On Tuesday, 20 August 2013 at 12:59:13 UTC, Andrej Mitrovic wrote:
On 8/19/13, Ramon <s...@thanks.no> wrote:
Plus UTF, too. Even UTF-8, 16 (a very practical compromise
in
my minds eye because with 16 bits one can deal with *every*
language while still not wasting memory).
UTF-8 can deal with every language as well. But perhaps you
meant
something else here.
Anyway welcome aboard!
I think he meant that every "modern spoken/written" language fits
in the "Basic Multilingual Plane", for which each codepoint fits
in a single UTF16 code unit (2 bytes). Multiple codeunit
uncodings in UTF-16 are *very* rare.
On the other hand, if you encode japanese into UTF-8, then you'll
spend *3* bytes per codepoint, ergo, "wasted memory".
@ Ramon:
I think that is a fallacy:
http://en.wikipedia.org/wiki/UTF-8#Compared_to_UTF-16
Real world usage is *dominated* by ASCII chars. Unless you have a
very specific use case, then, UTF8 will occupy *less* room than
UTF16, even if it contains a lot of foreign characters.

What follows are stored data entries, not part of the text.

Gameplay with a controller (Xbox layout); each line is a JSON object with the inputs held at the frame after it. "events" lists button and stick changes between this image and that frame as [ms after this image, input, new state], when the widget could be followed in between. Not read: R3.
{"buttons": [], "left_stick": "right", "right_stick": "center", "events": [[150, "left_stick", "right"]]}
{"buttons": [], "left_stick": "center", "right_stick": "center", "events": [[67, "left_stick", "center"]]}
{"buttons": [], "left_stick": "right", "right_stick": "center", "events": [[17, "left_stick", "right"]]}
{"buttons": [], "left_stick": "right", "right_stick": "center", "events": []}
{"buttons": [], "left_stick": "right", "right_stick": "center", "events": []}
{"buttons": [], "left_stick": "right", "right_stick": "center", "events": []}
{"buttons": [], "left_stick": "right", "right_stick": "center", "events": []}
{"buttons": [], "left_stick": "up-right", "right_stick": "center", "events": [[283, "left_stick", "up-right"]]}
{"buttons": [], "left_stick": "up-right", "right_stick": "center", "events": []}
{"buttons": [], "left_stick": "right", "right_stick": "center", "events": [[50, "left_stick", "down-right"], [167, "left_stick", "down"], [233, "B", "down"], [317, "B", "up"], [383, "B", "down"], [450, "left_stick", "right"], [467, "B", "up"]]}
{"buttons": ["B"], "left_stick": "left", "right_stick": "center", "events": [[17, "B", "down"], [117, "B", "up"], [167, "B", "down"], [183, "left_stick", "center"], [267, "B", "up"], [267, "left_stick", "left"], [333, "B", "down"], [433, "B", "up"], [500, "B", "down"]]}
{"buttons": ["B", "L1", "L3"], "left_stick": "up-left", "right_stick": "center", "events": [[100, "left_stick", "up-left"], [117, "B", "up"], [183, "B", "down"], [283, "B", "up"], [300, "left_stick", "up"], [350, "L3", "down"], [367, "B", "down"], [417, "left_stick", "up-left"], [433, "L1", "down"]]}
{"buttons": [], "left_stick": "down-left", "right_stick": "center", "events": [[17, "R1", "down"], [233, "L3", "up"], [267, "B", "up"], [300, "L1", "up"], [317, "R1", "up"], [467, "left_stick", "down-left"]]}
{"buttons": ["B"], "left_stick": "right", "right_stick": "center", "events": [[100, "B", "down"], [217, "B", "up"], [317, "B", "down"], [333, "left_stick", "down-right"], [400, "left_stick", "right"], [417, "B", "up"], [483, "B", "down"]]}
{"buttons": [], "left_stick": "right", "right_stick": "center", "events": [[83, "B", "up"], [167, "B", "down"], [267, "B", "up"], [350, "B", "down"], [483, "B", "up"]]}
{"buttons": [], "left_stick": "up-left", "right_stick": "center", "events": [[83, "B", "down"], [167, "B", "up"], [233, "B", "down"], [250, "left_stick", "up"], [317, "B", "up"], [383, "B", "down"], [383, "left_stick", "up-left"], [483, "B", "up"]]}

Furthermore, UTF-8 is pretty much the "standard". If you keep
UTF-16, you will probably end up regularly transcoding to UTF-8
to interface with char* functions.
Arguably, the "only" (IMO) usecase for UTF-16, is interfacing
with windows' UCS-2 API. But even then, there'll still be some
overhead, to make sure you don't have any dual-encoded in your
streams.